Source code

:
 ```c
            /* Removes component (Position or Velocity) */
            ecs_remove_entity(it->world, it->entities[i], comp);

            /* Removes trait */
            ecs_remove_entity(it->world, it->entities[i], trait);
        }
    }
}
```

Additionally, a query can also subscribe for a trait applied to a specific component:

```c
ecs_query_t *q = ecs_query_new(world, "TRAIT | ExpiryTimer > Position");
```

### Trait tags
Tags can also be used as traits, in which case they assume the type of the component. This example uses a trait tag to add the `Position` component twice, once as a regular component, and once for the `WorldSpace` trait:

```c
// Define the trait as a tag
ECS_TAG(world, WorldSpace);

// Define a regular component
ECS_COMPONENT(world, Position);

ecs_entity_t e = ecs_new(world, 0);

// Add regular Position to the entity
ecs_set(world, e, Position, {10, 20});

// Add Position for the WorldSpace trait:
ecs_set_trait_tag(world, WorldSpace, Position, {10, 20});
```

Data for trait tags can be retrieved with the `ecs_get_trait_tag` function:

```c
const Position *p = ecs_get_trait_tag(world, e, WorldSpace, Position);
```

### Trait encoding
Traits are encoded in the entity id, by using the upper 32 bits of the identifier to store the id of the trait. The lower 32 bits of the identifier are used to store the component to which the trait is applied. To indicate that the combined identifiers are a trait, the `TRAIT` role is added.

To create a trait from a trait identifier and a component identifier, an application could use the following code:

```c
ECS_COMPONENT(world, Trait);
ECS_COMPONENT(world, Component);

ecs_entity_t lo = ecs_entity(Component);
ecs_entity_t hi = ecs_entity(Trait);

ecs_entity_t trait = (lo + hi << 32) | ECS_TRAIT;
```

...

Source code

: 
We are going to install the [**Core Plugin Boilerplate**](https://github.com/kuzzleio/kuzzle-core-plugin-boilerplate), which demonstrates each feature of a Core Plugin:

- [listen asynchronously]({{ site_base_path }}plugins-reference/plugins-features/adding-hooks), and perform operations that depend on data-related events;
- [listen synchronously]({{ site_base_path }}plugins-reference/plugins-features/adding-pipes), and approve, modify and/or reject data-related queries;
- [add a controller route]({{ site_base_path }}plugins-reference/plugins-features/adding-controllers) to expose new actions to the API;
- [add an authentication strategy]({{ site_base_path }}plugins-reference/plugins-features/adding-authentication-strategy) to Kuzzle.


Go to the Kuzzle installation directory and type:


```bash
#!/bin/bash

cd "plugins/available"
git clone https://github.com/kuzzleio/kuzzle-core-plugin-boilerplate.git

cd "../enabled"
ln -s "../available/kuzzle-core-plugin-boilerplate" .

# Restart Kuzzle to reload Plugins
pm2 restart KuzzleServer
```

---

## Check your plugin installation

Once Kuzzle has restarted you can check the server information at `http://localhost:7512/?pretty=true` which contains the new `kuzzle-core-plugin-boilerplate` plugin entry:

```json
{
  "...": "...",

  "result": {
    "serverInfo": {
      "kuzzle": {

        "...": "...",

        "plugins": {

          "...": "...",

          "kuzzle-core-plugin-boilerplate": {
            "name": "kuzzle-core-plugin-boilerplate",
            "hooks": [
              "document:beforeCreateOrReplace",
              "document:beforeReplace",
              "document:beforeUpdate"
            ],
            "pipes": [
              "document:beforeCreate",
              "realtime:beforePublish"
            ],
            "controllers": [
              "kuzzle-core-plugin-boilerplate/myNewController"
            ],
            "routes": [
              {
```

...

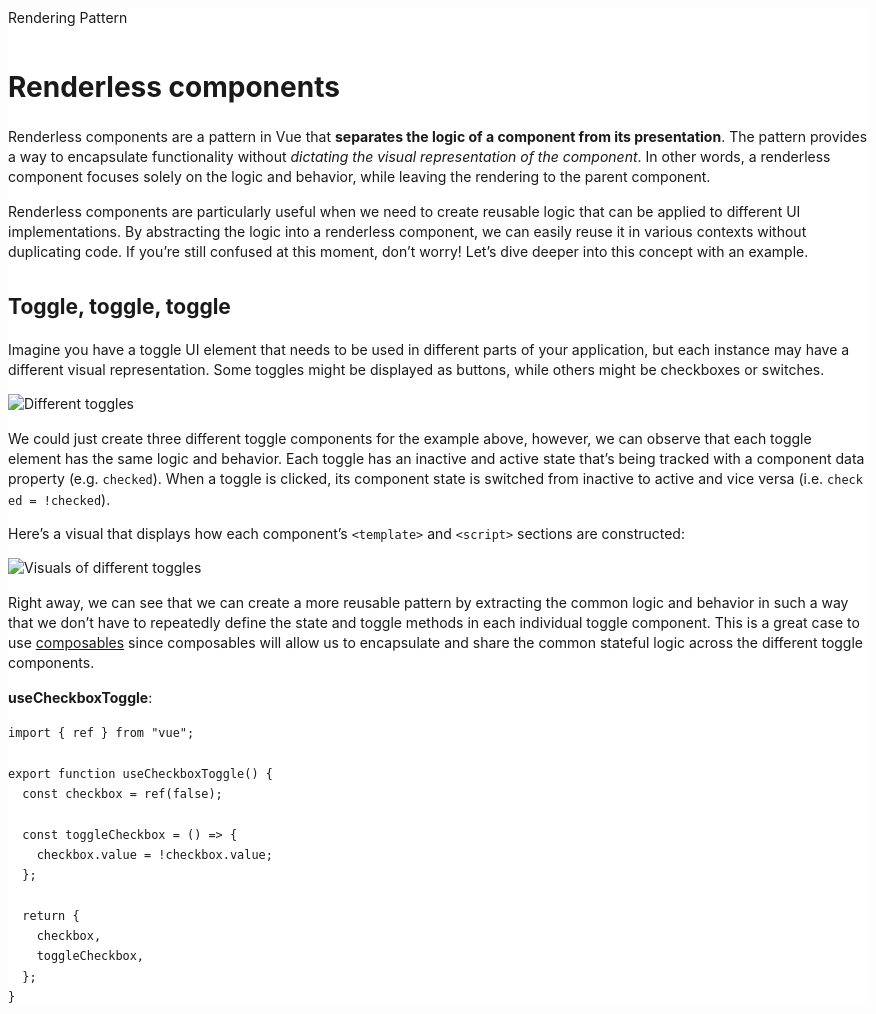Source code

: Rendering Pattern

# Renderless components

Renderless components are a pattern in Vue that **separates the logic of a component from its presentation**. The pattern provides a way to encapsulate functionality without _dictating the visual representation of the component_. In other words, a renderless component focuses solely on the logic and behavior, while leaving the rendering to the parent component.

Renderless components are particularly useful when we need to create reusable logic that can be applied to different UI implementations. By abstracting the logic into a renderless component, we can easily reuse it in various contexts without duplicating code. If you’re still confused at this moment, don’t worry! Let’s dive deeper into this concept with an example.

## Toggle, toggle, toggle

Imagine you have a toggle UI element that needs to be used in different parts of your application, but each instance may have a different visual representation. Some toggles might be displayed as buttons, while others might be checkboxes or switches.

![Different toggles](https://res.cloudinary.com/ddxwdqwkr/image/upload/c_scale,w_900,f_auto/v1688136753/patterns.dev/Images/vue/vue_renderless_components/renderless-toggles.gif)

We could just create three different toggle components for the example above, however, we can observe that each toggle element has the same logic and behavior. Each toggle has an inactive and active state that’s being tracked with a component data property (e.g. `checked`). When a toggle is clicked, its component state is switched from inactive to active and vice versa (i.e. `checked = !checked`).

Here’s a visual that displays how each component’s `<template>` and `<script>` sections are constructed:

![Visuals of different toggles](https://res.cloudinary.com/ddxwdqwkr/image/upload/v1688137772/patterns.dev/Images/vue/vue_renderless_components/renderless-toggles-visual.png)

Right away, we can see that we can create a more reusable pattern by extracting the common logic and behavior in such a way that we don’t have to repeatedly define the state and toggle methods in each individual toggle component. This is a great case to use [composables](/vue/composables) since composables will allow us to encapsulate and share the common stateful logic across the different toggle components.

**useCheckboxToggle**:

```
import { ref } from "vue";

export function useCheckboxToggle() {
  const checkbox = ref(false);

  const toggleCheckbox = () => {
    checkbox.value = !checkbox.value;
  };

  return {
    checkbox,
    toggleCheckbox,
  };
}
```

**Instructions for the task:** Return the lines of the records that include the string "toggleCheckbox".

**Response:**
  const toggleCheckbox = () => {
    toggleCheckbox,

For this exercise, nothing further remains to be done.